Recently some readers voiced concerns that the 100 Revs – a group of Christian clergy who’ve signed an apology for the past treatment of GLBT people by their churches – were an inappropriate entry in the Mardi Gras parade and that the group should not be welcomed because of the biblically based reservations of some of the signees.

Considering the persecution of sexual minorities by religious authorities throughout the past 2,000 years – a persecution that is endured by many of us in our own lifetimes and that continues in very real ways overseas to this day – such concerns are understandable.

However, I think it’s fundamentally important that we embrace this group and accept their apology in the spirit that it is offered.

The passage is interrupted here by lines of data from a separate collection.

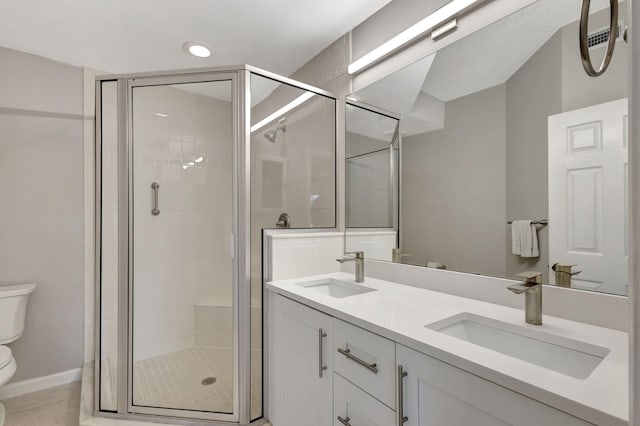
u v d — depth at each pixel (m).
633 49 0.39
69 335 2.27
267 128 1.84
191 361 2.05
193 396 1.80
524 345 0.97
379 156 1.80
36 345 2.15
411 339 0.86
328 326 1.21
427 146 1.54
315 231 2.01
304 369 1.35
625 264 0.94
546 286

Having read the statement, I too wish it was wider in scope – for example, not just apologising for being “profoundly unloving” and unwelcoming, but also for Christian support for unjust laws over the years. But I understand the signees come from a wide variety of denominations and viewpoints and a form of words had to be found that represented a consensus.

And ironically it’s the source of some people’s concerns that makes this apology so important – many of those who’ve signed are from staunchly conservative denominations or from the conservative wings of their churches.

Many are taking considerable flak for standing up and being counted, with some facing denominational dismissal or disciplinary action, while others have been attacked and condemned by other Christians online. Fred Nile and the Salt Shakers have been particularly vocal in their condemnation.

But as much as it will annoy some to hear it, our journey to equality will never be over until our community is accepted as part of the mainstream of Australian society. That doesn’t mean assimilation, it means integration – where two things grow together. And having groups like the 100 Revs, Surf Life Savers, the defence forces and the police in our parade shows homophobic Australia that it is we who are becoming a part of that mainstream while they are slipping into the fringe.

For those of us who are atheists or have been burned on the way out of Christianity, it may be hard to understand why conditional apologies, or apologies from those who still have reservations, should be accepted.

But shifts like this will mean enormous things for gay Christians, GLBT kids growing up in Christian homes, and for others whose adult relationships with friends and family are strained by religious-based prejudices.

For that reason, in this case it is we who should turn the other cheek.